In Mike Newell's Mona Lisa Smile, Julia Roberts flashes her own famous smile whenever our spirits start to sink, and suddenly we realize that, no matter how bad things were for women in the '50s, the '60s were right around the corner. She's playing Katherine Watson, a bohemian from California who's been hired to teach art history at Wellesley College, which is less an institution of higher learning than a finishing school for girls soon to become wives. It's 1953, and Rosie the Riveter has been replaced by Suzy Homemaker, but Miss Watson has other plans for her bright young students. She wants to open their eyes to the world of possibility just outside Wellesley's ivy-covered walls, and the tool with which she plans to open those eyes is modern art. For this, she is hounded by the college's administrators, who do everything but haul her up before the House Un-American Activities Committee.
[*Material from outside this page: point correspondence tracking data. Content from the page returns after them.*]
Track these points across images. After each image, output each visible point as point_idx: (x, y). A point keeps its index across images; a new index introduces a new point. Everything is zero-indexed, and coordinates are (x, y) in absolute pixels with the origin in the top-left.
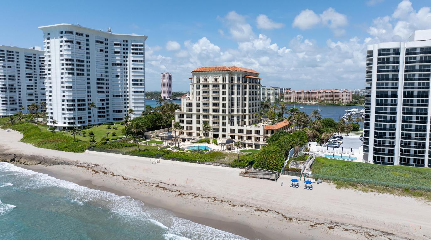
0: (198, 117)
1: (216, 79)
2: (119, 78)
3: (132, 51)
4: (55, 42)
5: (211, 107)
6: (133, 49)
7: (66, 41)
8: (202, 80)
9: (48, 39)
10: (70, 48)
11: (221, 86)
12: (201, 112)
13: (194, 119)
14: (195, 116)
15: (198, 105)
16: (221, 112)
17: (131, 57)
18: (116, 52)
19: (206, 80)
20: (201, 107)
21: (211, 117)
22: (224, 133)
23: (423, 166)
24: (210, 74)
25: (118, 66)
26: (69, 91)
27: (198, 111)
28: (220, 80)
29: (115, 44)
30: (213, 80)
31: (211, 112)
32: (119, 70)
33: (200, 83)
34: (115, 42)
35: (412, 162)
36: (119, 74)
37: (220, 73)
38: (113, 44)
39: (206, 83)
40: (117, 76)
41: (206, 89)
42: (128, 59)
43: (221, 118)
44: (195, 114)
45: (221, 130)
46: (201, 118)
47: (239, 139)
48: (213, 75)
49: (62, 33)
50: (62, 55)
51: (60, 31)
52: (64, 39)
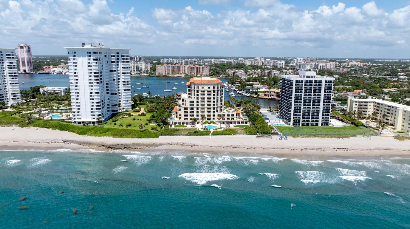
0: (198, 109)
1: (209, 88)
2: (115, 81)
3: (122, 60)
4: (82, 59)
5: (206, 103)
6: (123, 59)
7: (94, 60)
8: (200, 88)
9: (75, 56)
10: (97, 65)
11: (212, 92)
12: (200, 106)
13: (195, 110)
14: (196, 108)
15: (198, 102)
16: (212, 106)
17: (121, 65)
18: (112, 62)
19: (203, 88)
20: (200, 103)
21: (206, 109)
22: (214, 117)
23: (309, 125)
24: (206, 84)
25: (114, 72)
26: (98, 96)
27: (198, 105)
28: (212, 88)
29: (112, 56)
30: (208, 88)
31: (206, 106)
32: (115, 75)
33: (199, 89)
34: (112, 55)
35: (305, 124)
36: (115, 78)
37: (212, 84)
38: (111, 56)
39: (203, 90)
40: (114, 80)
41: (203, 93)
42: (119, 66)
43: (212, 109)
44: (195, 107)
45: (212, 116)
46: (200, 109)
47: (232, 119)
48: (207, 85)
49: (91, 53)
50: (90, 70)
51: (88, 51)
52: (92, 58)
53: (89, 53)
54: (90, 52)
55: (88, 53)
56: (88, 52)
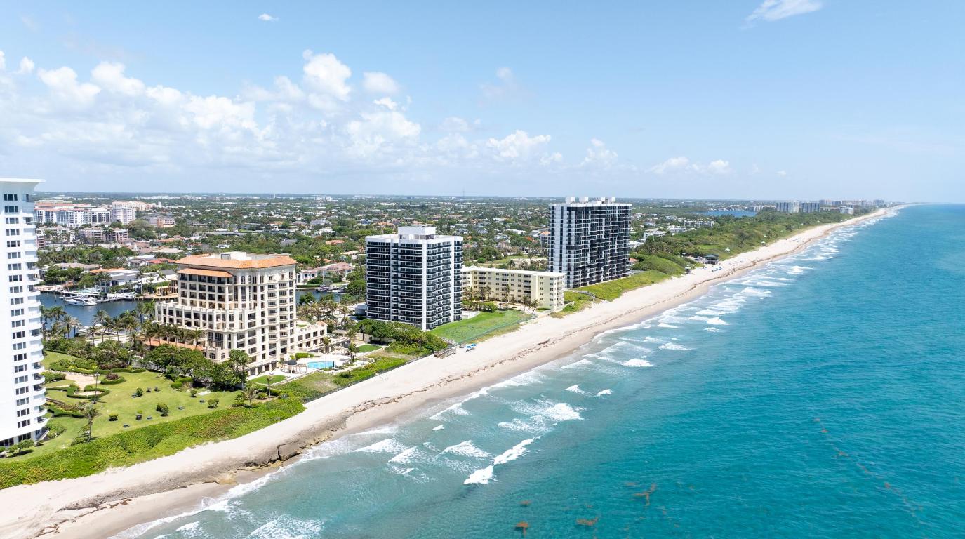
0: (263, 331)
1: (282, 276)
5: (278, 314)
12: (267, 323)
14: (260, 330)
15: (263, 315)
16: (289, 318)
19: (271, 278)
20: (267, 316)
21: (278, 327)
24: (276, 269)
27: (263, 322)
30: (279, 277)
31: (278, 320)
33: (265, 283)
39: (271, 283)
41: (272, 291)
44: (259, 328)
46: (267, 331)
48: (279, 271)
49: (16, 199)
50: (14, 255)
51: (8, 193)
52: (21, 215)
53: (10, 197)
54: (16, 196)
55: (5, 199)
56: (5, 196)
And yet she prevails, as so many cinematic pedagogues before her have prevailed, from Peter O'Toole's Mr. Chips to Robin Williams' John Keating. Mona Lisa Smile follows the Dead Poets Society template to a tee, only, instead of poetry, these not-so-dangerous minds are devoted to holy matrimony. However true or not true that may have been 50 years ago, it does give the movie something to fret over, and you can forgive the Hollywood touches by reminding yourself how few movies these days even purport to care about what happens to an entire generation of women. Alas, these particular women are so stereotypical they might as well have labels pinned to their pleated skirts. There's the rich bitch (Kirsten Dunst), the desperate slut (Maggie Gyllenhaal), the lawyer wannabe (Julia Stiles) and the sweet-but-chubby girl (Ginnifer Goodwin). Basically, it's The Group, minus the lesbian.

Actually, there is a lesbian -- the school nurse, who gets fired for dispensing birth-control aids. We could accuse the movie of stacking the deck against Wellesley, so dire are the consequences for either stepping out of line or falling in line. Marcia Gay Harden plays Miss Abbey, a woman who, though not quite old enough to be called a spinster, hides her increasing bitterness behind a faÃade of poise and elocution, qualities she's paid to pass on to Wellesley's students. An Emily Post gorgon, she's a caricature of what they're supposed to become -- unless they succumb to Miss Watson's charms, that is. And who wouldn't? The woman even turns them on to Jackson Pollock, who might as well be the devil, so far from their world are his drip paintings. You'd never know from watching Mona Lisa Smile that Pollock had been on the cover of Life magazine four years before Miss Watson ever set foot on campus.

Life appears to have passed them by.